The Daily Film Renter wrote: "Played against a realistic war-time canvas, with settings that embrace concentration camp, Intelligence headquarters, train and Swiss locations, the action moves steadily to its climax, which, incidentally, packs considerable emotional power. Direction introduces a number of telling touches that add immeasurably to the general effect."

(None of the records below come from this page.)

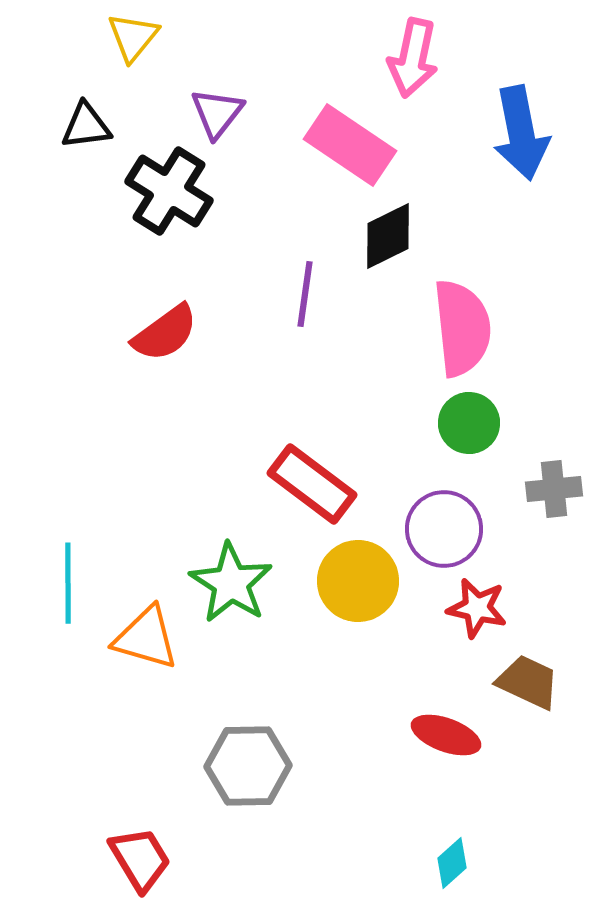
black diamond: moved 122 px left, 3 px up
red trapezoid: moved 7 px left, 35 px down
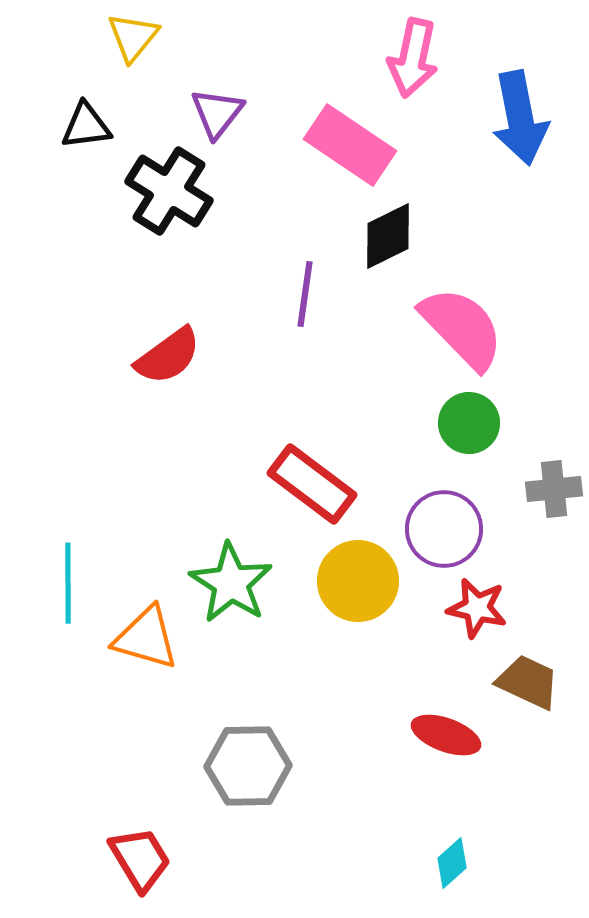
blue arrow: moved 1 px left, 15 px up
pink semicircle: rotated 38 degrees counterclockwise
red semicircle: moved 3 px right, 23 px down
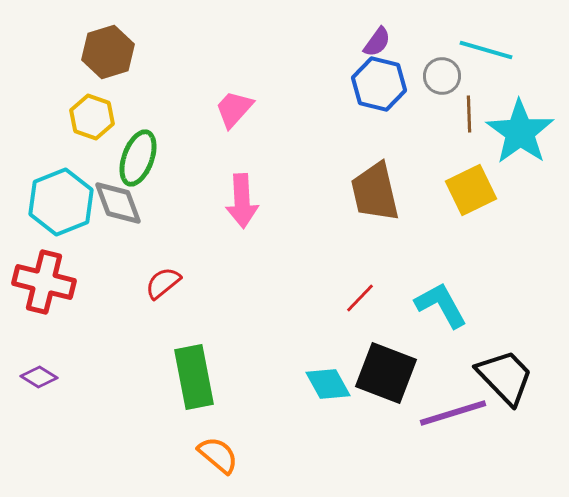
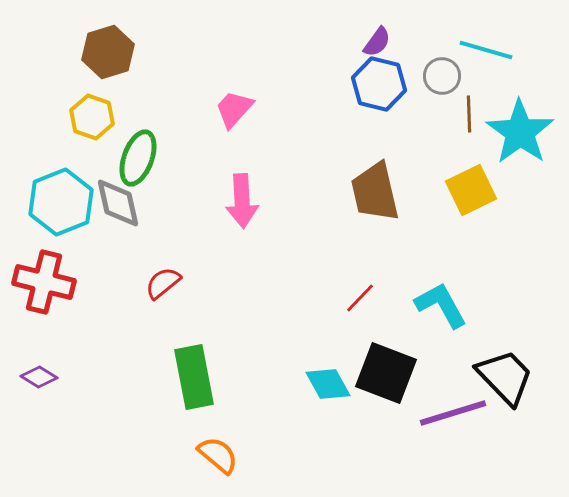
gray diamond: rotated 8 degrees clockwise
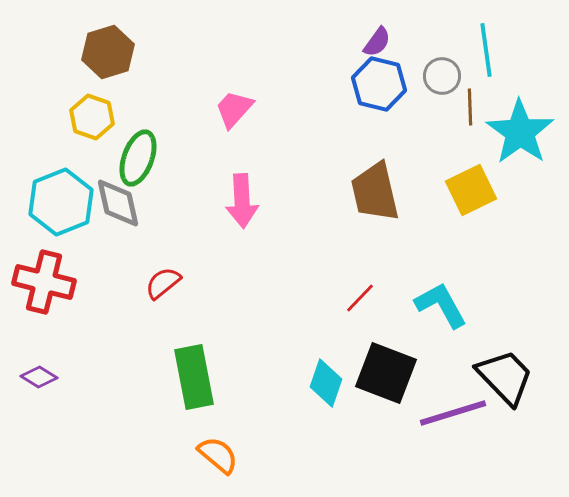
cyan line: rotated 66 degrees clockwise
brown line: moved 1 px right, 7 px up
cyan diamond: moved 2 px left, 1 px up; rotated 48 degrees clockwise
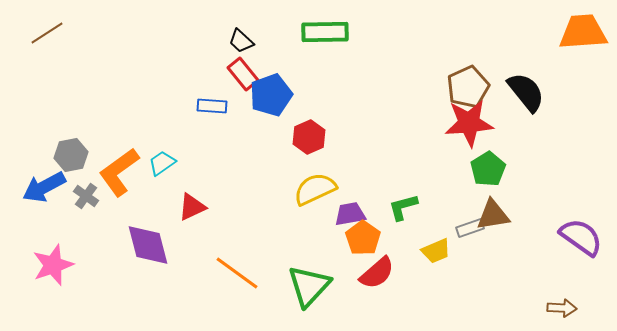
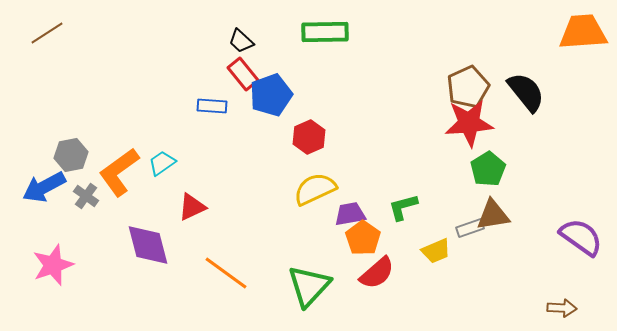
orange line: moved 11 px left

Variety wrote: "While the motivation behind this film is commendable, the result falls far short of the intended effect. It tries to go arty in a continental way, but doesn't make the grade, either in acting, direction or photography. ... Possibly budget limitations were responsible, but picture sags and fails to come off well. It seems headed for an obscure career at the box office."